2011-01-09 Thread Mick
On 9 January 2011 01:18, Daniel D Jones ddjo...@riddlemaster.org wrote:
 On Saturday, January 08, 2011 17:36:48 Mick wrote:

 However, I can't emerge some packages from it like gcc or subversion ...

 Looks to me like this is your issue:

 In file included from /usr/include/stdio.h:28,
                 from conftest.c:10:
 /usr/include/features.h:347:25: error: sys/cdefs.h: No such file or directory

 Do you have /usr/include/sys/cdefs.h on your system?  If the file isn't there,
 I'd copy it over and verify that all the other files which should be there are
 present.

 If the file is there, then gcc likely isn't looking in the right location for
 include files.  I'm not sure off the top of my head where that's configured on
 Gentoo.  On my system, there's no environmental variables set, so it's
 probably done by some other means.  I'm sure that if that's your issue,
 someone here will chime in with the information.

Yes, you're right!

# ls -la /usr/include/sys/
total 40
drwxr-xr-x   2 root root48 Nov 13 09:28 .
drwxr-xr-x 320 root root 40712 Jan  8 20:30 ..

Why is this empty?!!

Something to do with tar breakage?  I tried this with different
options, the last one being tar xvf (just in case the half broken tar
sparse files option is not fixed yet) and still these files are
missing ...  O_O

Why wouldn't these files have transferred over?  What else might be
missing?  Very confused ...

# [USING THE INFORMATION]
A) Repeat the stretch of the mailing-list thread from "# ls -la /usr/include/sys/" through "Very confused ...".
B) According to the error message quoted in the mailing-list thread, which file could not be found?
The items come from a different source than the mailing-list thread.

# [PROVIDED MATERIAL]
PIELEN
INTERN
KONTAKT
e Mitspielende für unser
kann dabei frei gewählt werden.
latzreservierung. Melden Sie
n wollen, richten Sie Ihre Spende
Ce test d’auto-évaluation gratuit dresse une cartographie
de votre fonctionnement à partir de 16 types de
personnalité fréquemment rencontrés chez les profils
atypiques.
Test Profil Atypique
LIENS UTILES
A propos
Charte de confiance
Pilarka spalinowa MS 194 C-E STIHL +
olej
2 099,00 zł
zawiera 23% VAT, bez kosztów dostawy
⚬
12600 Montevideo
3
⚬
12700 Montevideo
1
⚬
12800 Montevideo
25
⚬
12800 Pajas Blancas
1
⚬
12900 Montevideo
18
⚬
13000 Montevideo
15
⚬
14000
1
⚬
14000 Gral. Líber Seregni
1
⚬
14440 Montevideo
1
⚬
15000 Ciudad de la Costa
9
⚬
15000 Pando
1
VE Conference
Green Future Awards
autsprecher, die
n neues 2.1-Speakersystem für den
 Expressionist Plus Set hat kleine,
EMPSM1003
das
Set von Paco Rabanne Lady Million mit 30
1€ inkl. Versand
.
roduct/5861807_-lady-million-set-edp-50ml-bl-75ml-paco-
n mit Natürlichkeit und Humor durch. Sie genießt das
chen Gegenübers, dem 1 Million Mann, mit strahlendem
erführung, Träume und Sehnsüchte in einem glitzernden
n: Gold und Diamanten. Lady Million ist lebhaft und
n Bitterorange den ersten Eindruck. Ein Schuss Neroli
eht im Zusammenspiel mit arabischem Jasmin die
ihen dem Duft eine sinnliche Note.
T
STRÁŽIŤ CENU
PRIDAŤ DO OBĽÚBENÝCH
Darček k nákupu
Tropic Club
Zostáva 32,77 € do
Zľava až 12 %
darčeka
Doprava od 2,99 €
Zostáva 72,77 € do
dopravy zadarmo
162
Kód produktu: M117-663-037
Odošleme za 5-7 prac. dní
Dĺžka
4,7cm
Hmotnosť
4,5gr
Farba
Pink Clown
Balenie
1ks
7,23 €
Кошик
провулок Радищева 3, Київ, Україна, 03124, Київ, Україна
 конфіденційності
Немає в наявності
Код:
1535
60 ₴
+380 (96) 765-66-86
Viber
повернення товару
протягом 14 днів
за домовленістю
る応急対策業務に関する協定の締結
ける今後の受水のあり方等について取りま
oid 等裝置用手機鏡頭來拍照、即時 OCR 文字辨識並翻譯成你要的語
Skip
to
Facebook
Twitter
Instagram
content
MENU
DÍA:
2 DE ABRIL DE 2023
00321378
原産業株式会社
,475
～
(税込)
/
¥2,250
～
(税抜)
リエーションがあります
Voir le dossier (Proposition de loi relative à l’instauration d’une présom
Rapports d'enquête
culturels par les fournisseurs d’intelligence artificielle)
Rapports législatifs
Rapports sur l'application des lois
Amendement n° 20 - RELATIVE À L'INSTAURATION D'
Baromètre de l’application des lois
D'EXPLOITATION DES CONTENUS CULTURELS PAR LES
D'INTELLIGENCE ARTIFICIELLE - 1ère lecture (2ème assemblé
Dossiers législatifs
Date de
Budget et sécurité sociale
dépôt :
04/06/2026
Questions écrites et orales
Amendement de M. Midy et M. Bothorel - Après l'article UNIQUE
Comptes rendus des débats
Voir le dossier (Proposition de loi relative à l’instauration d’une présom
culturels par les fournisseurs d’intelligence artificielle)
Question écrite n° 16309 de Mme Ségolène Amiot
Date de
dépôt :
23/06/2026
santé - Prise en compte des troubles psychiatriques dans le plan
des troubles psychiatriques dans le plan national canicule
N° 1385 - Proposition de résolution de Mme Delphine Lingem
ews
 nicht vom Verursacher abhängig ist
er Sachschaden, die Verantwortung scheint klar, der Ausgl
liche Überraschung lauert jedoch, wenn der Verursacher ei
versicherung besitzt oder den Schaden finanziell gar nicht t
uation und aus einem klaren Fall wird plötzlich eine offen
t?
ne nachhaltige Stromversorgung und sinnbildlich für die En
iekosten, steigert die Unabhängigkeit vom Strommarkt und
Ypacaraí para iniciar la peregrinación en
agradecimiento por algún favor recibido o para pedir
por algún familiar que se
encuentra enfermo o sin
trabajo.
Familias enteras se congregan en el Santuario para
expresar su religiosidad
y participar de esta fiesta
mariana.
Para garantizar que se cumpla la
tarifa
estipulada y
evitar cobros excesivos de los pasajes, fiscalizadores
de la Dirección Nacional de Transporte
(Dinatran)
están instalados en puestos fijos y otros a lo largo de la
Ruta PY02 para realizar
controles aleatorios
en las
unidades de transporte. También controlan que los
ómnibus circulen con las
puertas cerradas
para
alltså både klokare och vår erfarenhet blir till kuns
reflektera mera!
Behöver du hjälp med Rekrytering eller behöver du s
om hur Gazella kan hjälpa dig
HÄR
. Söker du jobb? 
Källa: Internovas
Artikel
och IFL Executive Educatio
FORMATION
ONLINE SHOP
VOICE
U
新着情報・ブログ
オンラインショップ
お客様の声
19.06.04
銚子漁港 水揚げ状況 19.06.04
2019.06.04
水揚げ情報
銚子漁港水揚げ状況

# [TASK-BY-TASK SOLUTIONS]
A)
# ls -la /usr/include/sys/
total 40
drwxr-xr-x   2 root root48 Nov 13 09:28 .
drwxr-xr-x 320 root root 40712 Jan  8 20:30 ..

Why is this empty?!!

Something to do with tar breakage?  I tried this with different
options, the last one being tar xvf (just in case the half broken tar
sparse files option is not fixed yet) and still these files are
missing ...  O_O

Why wouldn't these files have transferred over?  What else might be
missing?  Very confused ...

B) sys/cdefs.h